"Your lion eats my steak."
Translation:Il vostro leone mangia la mia bistecca.
I translated this sentence as "Il tuo leone mangia la mia bistecca" and it said that is correct as well. So I think it will accept either the singular or the plural form of "you" when not specified in the English sentence, as long as the gender and amount are translated in correct form.
AFAIK "la mia bistecca" is the only correct solution. You can drop the definite article in very few cases, mainly
- if you speak about very close relatives
- and not in plural.
"Mio fratello", "mio babbo", "mia nonna" are okay, but "i miei fratelli", "i mei babbi" ;) "le mie nonne".

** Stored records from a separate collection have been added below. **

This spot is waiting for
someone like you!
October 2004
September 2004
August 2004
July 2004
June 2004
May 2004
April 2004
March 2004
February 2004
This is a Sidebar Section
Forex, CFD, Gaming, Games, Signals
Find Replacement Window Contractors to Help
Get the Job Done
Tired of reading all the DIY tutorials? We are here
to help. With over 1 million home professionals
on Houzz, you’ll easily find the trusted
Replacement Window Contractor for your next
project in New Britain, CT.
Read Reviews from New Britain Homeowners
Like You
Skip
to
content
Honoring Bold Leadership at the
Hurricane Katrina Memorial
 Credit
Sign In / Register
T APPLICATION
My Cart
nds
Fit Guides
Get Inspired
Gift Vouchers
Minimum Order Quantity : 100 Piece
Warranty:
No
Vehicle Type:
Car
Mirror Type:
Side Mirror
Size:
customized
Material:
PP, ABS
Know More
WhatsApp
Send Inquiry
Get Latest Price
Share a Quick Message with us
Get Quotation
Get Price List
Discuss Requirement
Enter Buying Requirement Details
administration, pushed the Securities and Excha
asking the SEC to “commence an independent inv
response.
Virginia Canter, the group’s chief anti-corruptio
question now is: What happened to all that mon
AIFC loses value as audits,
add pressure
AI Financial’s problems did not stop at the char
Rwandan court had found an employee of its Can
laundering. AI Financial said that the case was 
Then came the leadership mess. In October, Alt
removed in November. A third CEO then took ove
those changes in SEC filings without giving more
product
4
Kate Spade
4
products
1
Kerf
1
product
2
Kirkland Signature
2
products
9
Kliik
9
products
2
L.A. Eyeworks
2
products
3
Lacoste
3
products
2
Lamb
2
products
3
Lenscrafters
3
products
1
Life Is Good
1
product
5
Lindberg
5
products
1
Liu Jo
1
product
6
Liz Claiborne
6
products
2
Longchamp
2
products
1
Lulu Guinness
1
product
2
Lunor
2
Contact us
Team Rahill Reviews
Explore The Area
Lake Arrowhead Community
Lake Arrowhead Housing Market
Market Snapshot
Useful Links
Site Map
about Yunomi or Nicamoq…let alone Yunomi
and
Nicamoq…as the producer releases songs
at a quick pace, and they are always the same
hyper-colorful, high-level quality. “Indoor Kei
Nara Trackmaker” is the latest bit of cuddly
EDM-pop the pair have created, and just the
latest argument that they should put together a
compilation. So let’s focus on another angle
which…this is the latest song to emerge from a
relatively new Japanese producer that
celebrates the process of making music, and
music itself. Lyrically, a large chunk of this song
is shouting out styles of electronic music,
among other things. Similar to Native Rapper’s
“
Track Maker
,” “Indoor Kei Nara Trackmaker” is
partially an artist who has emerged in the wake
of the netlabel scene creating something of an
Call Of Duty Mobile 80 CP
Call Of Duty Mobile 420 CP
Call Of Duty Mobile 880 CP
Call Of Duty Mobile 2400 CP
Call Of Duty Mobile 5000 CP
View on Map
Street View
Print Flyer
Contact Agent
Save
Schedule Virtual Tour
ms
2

There seems to be a lot of confusion about this simple sentence, apparently because of the gender of leone...In Latin, leo (probably a borrowed word from a non-European language) is a third declension noun: leo/leonis/leoni/leonem/leone/leo (nominative, genitive, dative, accusative, ablative, vocative) in the singular and leones/leonum/leonibus/leones/leonibus/leones in the plural. In Italian, this winds up as leone (leonem minus m) and leoni, the plural form following the pattern of second declension nouns. I wouldn't blame a beginning student of Italian for complaining "But I don't know Latin! So what?" All I would say is that what doesn't seem to make sense does indeed make sense. Furthermore, one doesn't start off with a noun with Vowel X on the end and then decide that it ought to be masculine or feminine.